→ 作業 1
衣類リサイクルに関する文章から、「実際に、世界では毎年約1,0」と「して処理されている(図1)。」を両端に含む範囲を、一字一句変えずに書き写してください。
→ 作業 2
衣類リサイクルに関する文章に基づき、次の問いに答えてください。
(a) 世界で毎年生産される衣服は約何着か。
(b) 2024年の環境省のデータで、日本国内の衣類の供給量は重さにして約何トンか。
(c) ケミカル・リサイクルに回る量は約何トンか。
→ 作業 3
衣類リサイクルに関する文章を、最後の文のあとから書き進めてください。

→ 読解本文

****************

実際に、世界では毎年約1,000億着の衣服が生産されているが、そのうち73%が焼却または埋立て処分されており、服から服への水平リサイクル率は、わずか1%とされている。
近年では日本でも衣類の回収ボックスがあちこちに設置され、資源回収したペットボトルや段ボールのように、服から再び服に戻る、いわゆる「水平リサイクル」されていると思う人も少なくないかもしれない。しかし、現実はそう甘くない。2024年の環境省によるデータによると、日本国内の衣類の供給量は約82万トンの約35億枚(*1)にのぼる。そのうち、約7割を占める約56万トンの約24億枚(*1)が焼却、埋め立て、そしてサーマルリカバリーとして処理されている(図1)。
図1:2024年版衣類のマテリアルフロー

図2:生活者が手放したあとの服の行方(2024年)

しかし、リサイクルに回るのはわずか8%程度である(図2)(*2)。 その中には、ウエス(工業用雑巾)や車などの緩衝材へのダウンサイクルも含まれるため、「服から服」へのリサイクルの割合は極めて低いことが推定される。さらに、比較的新しい技術であるケミカル・リサイクルに至っては、国内供給量 約82万トンのうち、わずか約2千トンのみだ。このように日本においても、世界の1%とさほど変わらない現状であることが考えられる。

****************

→ データ抜粋
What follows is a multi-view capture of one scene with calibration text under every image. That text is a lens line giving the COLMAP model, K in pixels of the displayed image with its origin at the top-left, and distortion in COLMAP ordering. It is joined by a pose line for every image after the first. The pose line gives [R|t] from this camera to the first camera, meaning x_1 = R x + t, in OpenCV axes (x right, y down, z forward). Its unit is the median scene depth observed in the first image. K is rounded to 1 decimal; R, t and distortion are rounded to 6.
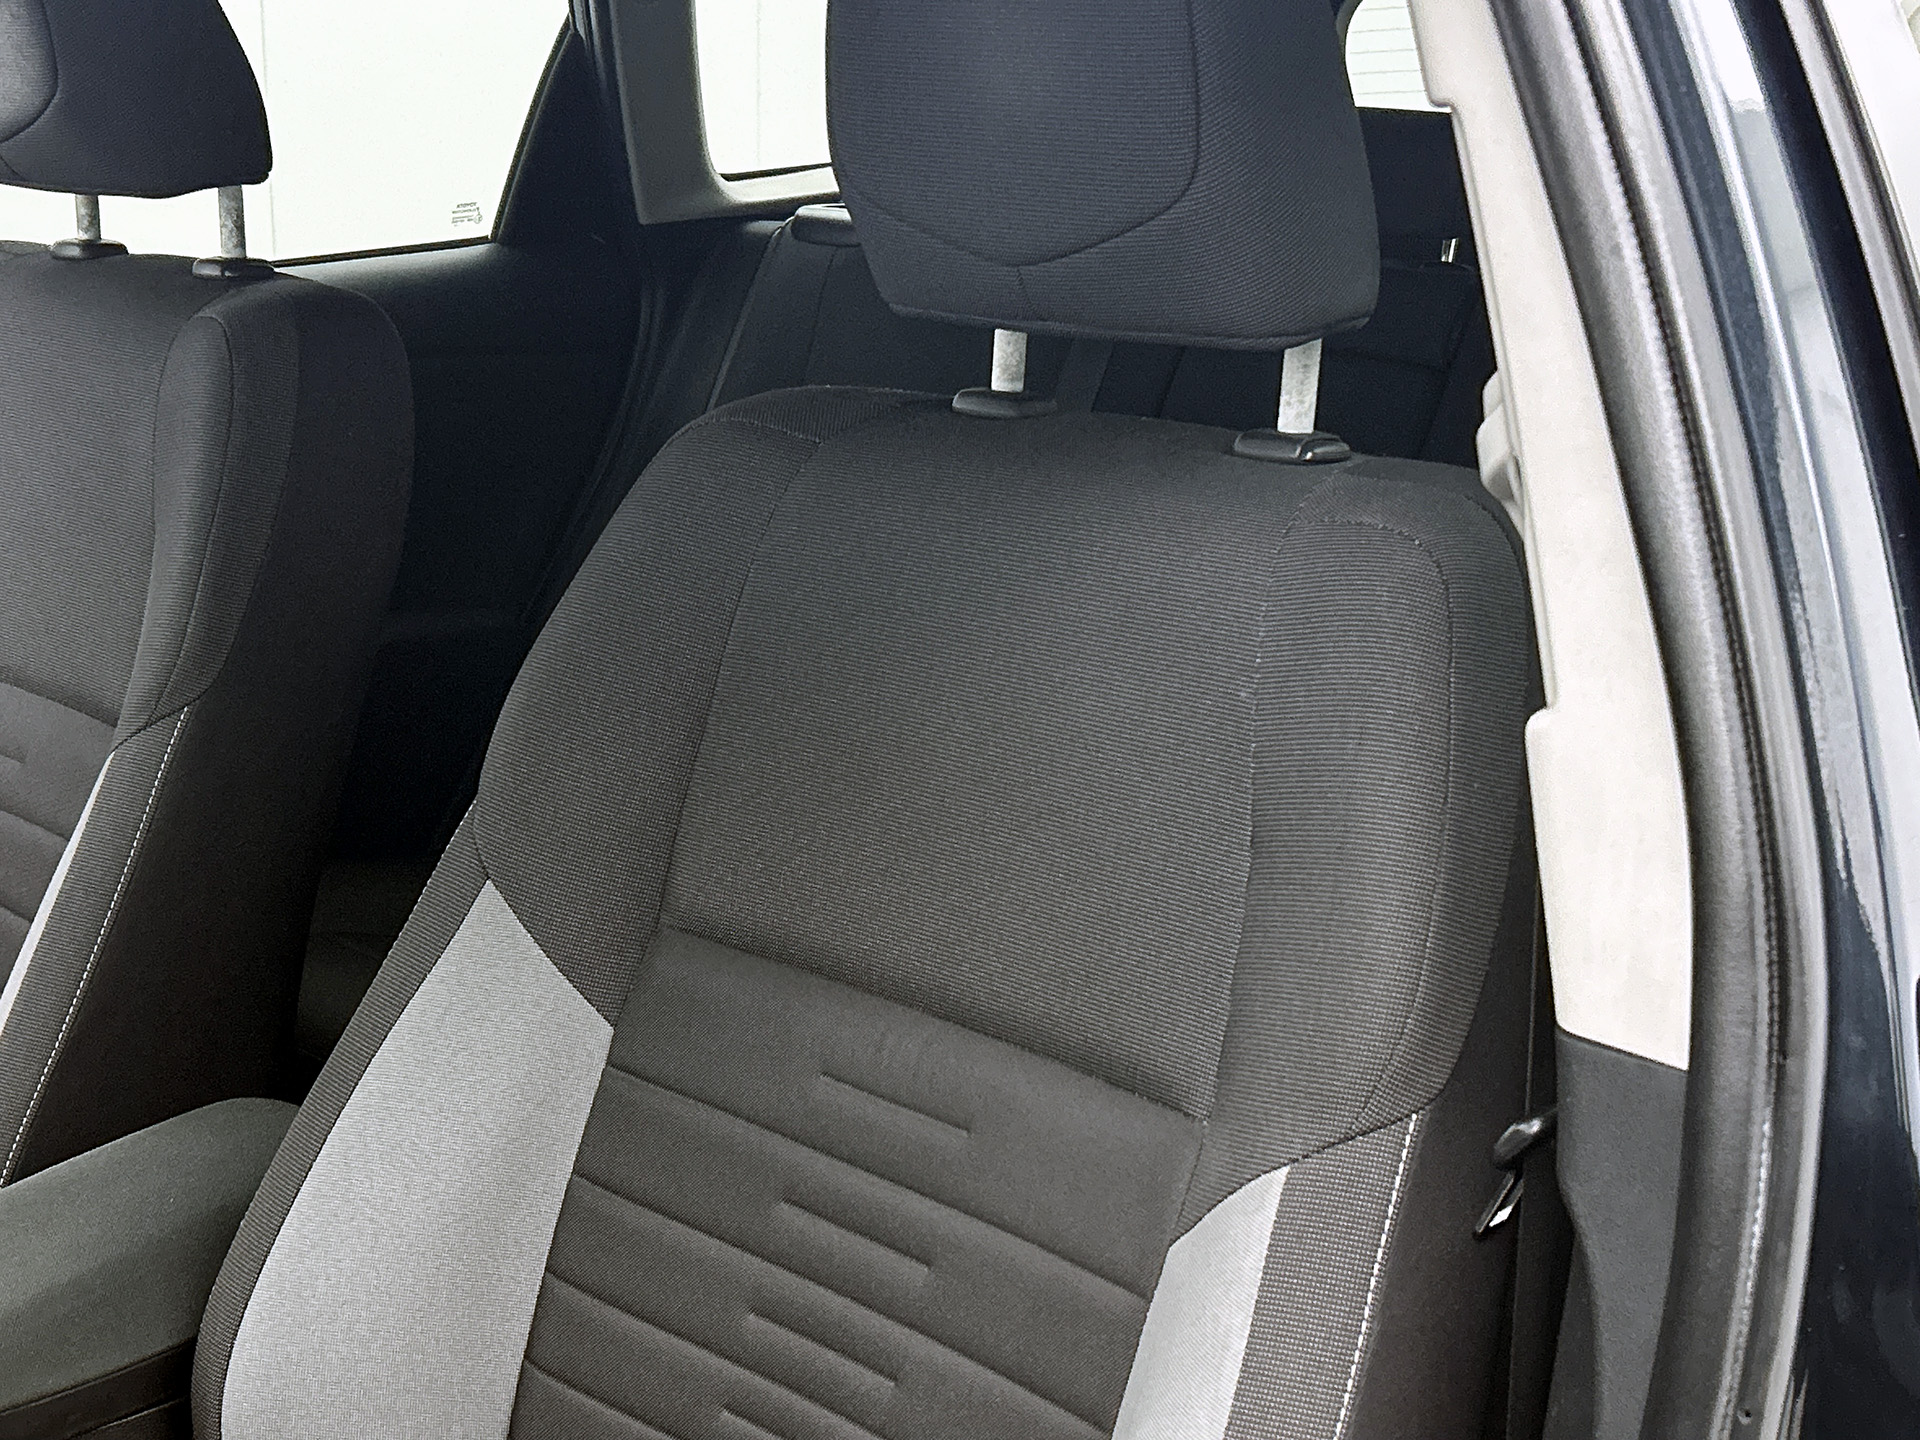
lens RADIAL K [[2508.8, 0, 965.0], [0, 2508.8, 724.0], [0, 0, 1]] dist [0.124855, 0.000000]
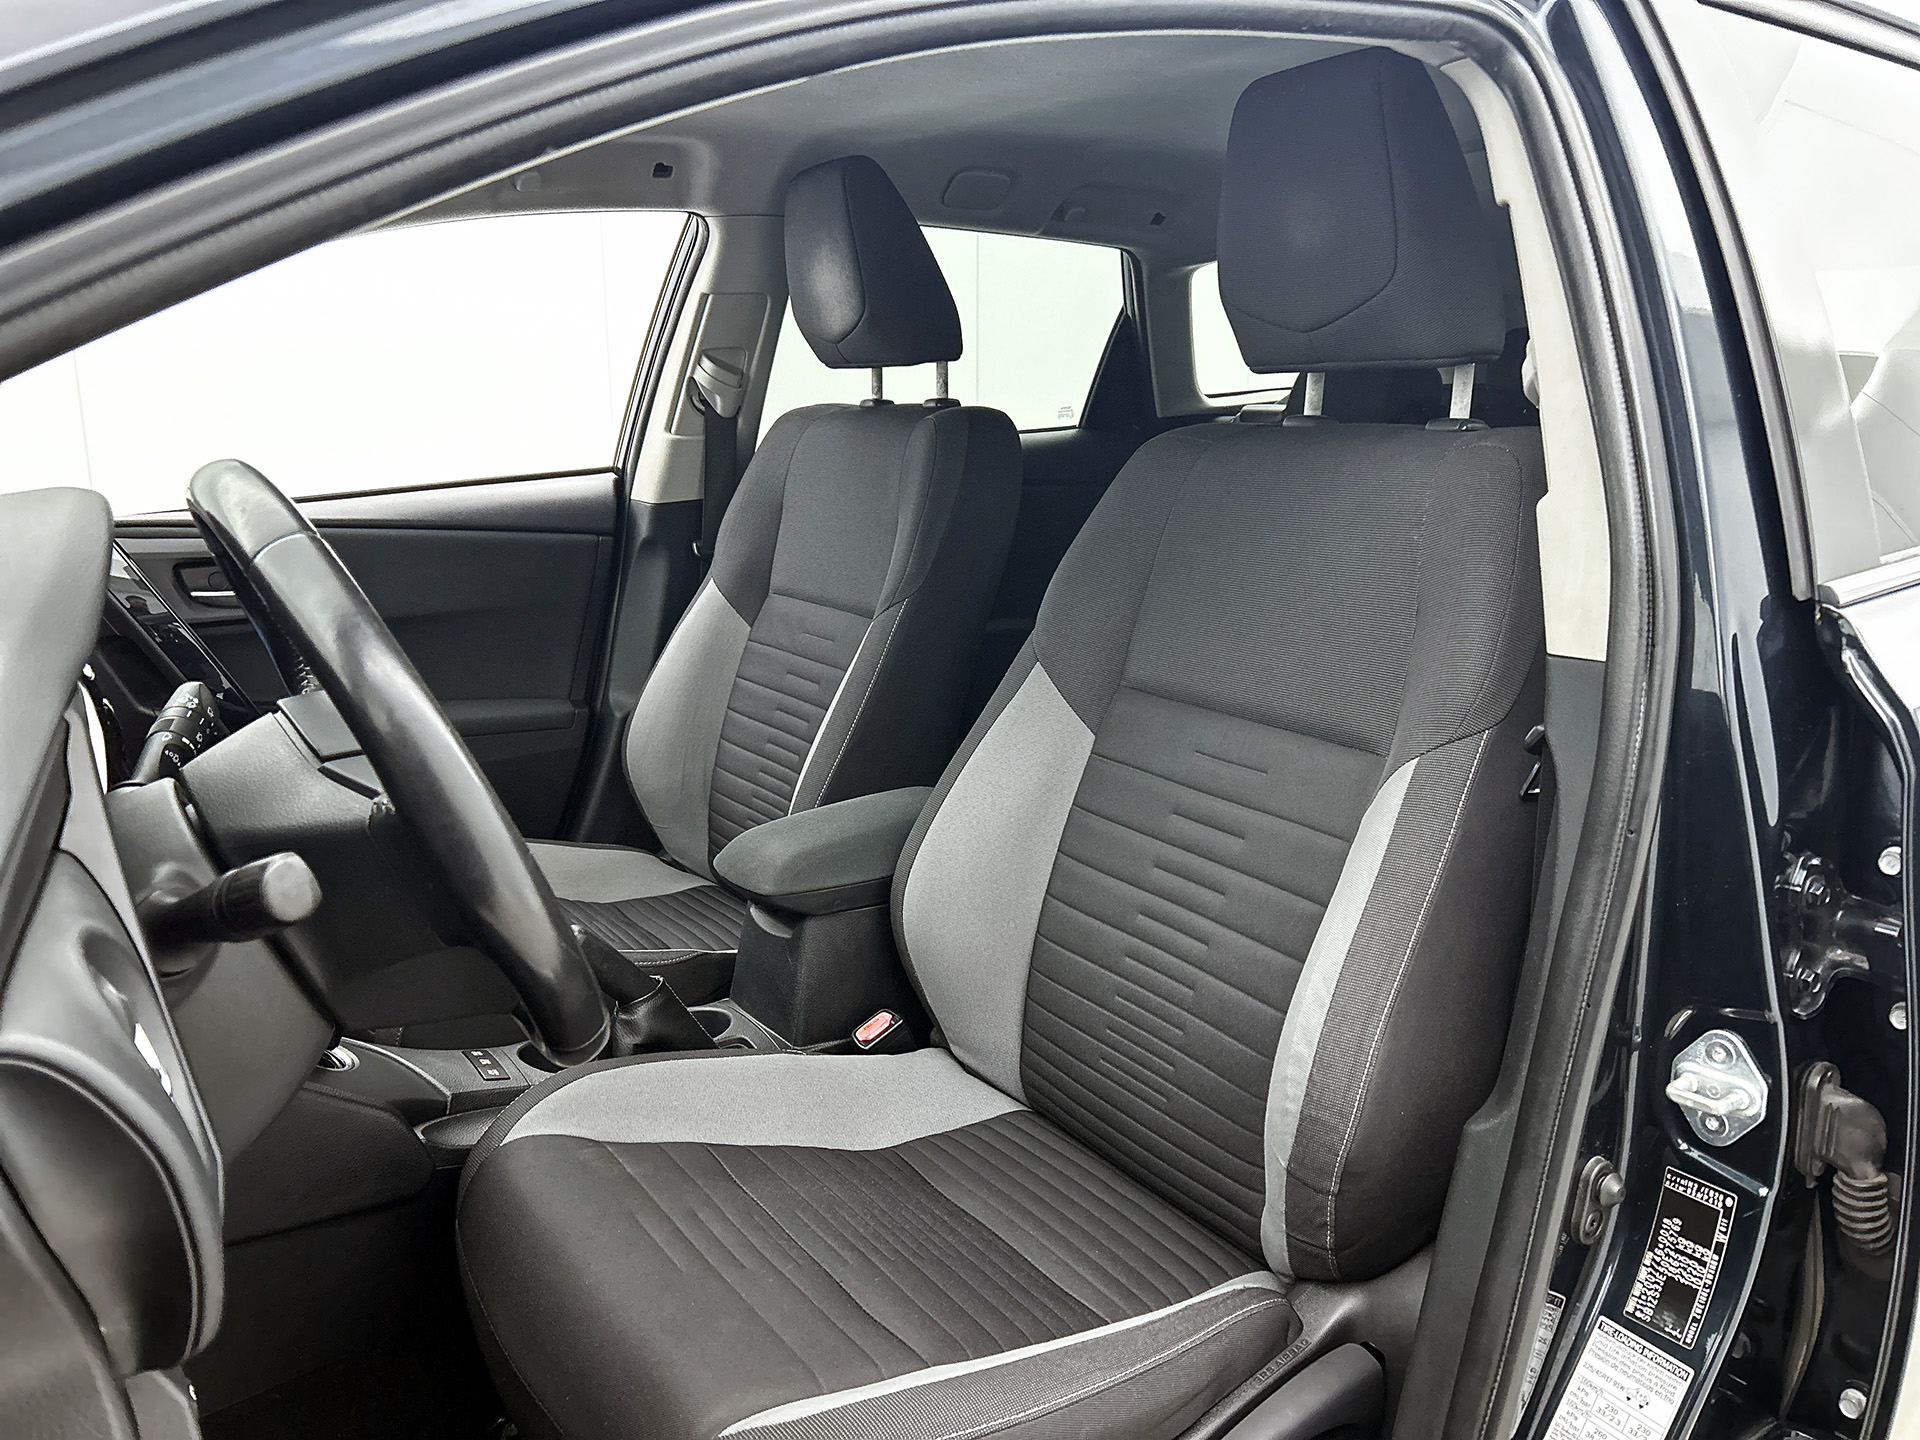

****************

→ 結果 1
実際に、世界では毎年約1,000億着の衣服が生産されているが、そのうち73%が焼却または埋立て処分されており、服から服への水平リサイクル率は、わずか1%とされている。
近年では日本でも衣類の回収ボックスがあちこちに設置され、資源回収したペットボトルや段ボールのように、服から再び服に戻る、いわゆる「水平リサイクル」されていると思う人も少なくないかもしれない。しかし、現実はそう甘くない。2024年の環境省によるデータによると、日本国内の衣類の供給量は約82万トンの約35億枚(*1)にのぼる。そのうち、約7割を占める約56万トンの約24億枚(*1)が焼却、埋め立て、そしてサーマルリカバリーとして処理されている(図1)。

→ 結果 2
(a) 約1,000億着
(b) 約82万トン
(c) 約2千トン

→ 結果 3
では、なぜこのようにリサイクルが進まないのか。その原因の一つが、複合素材だ。
2023年の調査では、回収された衣類の約65%が複合素材で製造されていることが分かっている。また、大半が合成繊維、再生繊維、天然繊維などの異なる3種類以上の素材によって構成されている(図3)。
この複合素材は複数の異なる繊維が一体化しているため、個々の素材を分離または分解して単一素材に戻すことが難しく、服から服へのリサイクルの大きな障壁となっている。衣類の機能性やデザイン性は技術の進化によって向上し、私たちはより快適で多様なファッションを楽しめるようになった。しかし、その一方で、こうした進化がリサイクルの難易度を押し上げている。
図3:回収した衣類の繊維構成割合

服から服へのリサイクル方法は、大きく分けて2つ!マテリアルとケミカルの違いは?
現在、繊維リサイクルには大きく分けて2つの方法がある。それが、マテリアル・リサイクルとケミカル・リサイクルだ。ここでは両者の概要を見ていこう。
マテリアル・リサイクル
マテリアル・リサイクルは、廃棄物をそのままの素材(マテリアル)として再利用し、再び製品の原料とする方法だ。衣類以外の例であれば、使用済みのペットボトルを溶かし再びペットボトルを作ることが分かりやすい。
衣類では、以下のような方法がある。
- 衣類を物理的に細かく裁断し、繊維状にほぐして、新たな糸として再利用する方法
- 化学繊維では、使用済みポリエステル製品を溶解し、再ペレット化する方法
現状では、一般的にケミカル・リサイクルよりも低い環境負荷で、回収した衣類を再びファッションのサプライチェーンに戻すことができる。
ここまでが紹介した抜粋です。